MOODs: Identifying Outlier Passages and Texts in the Legislative Process
Dr. Peter Organisciak
RMIS Faculty, University of Denver
Summer 2018 - Summer 2019
MOODs is an adjacent project similar to the IMLS grant-funded SaDDL project. While SaDDL looks at data from the HathiTrust, the MOODs project analyzes congressional bills. The goal of this project is to develop a way to help readers judge when and where pieces of legislature warrant closer reading. The system, called MOODs, aims to find textual Misfits, Omnibuses, and Odd Ducks.
The project uses different methods to analyze legislature. First, the project uses topic modeling to create a context for what is "normal" in a bill. Based on that model, differences will be measured in two ways: measuring the fit between the model and the text and measuring how well one set of documents represents another. The project then considers how texts are distrbuted across those topic models and ends by developing a measure to indicate bills that are outliers.

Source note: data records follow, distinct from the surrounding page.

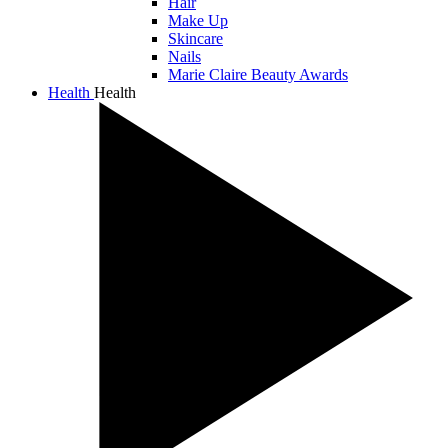
Hair
Make Up
Skincare
Nails
Marie Claire Beauty Awards
Health
Health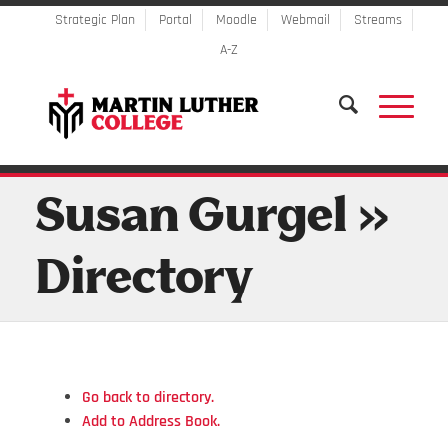
Strategic Plan
Portal
Moodle
Webmail
Streams
A-Z
Susan Gurgel »
Directory
Go back to directory.
Add to Address Book.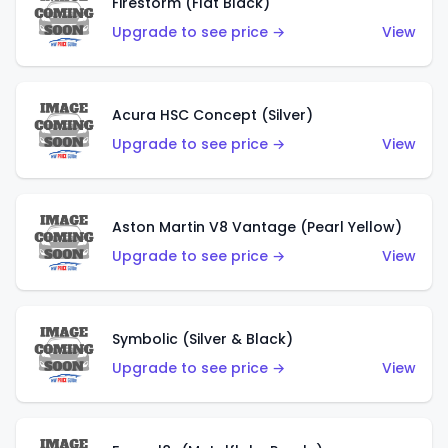
Firestorm (Flat Black)
Upgrade to see price →
View
Acura HSC Concept (Silver)
Upgrade to see price →
View
Aston Martin V8 Vantage (Pearl Yellow)
Upgrade to see price →
View
Symbolic (Silver & Black)
Upgrade to see price →
View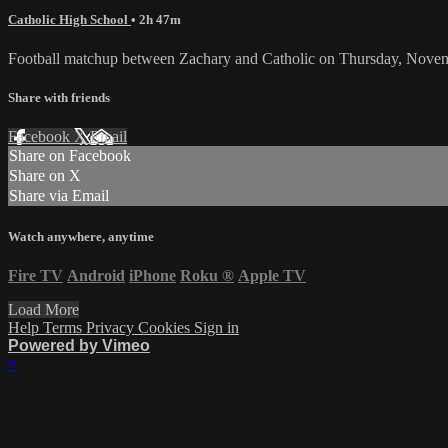
Catholic High School
• 2h 47m
Football matchup between Zachary and Catholic on Thursday, Nove
Share with friends
Facebook
X
Email
Share on Facebook
Share on X
Share via Email
Watch anywhere, anytime
Fire TV
Android
iPhone
Roku
®
Apple TV
Load More
Help
Terms
Privacy
Cookies
Sign in
Powered by Vimeo
×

The MOODs project focuses on three research questions:
What are the most novel federal bills currently?
What are the most topically-diverse federal bills currently?
What are the most thematic or thematically-unexpected passages in relation to a bill's overall content?
The overall goal of MOODs is to allow better understanding of the political process in addition to helping people understand legislative texts in general.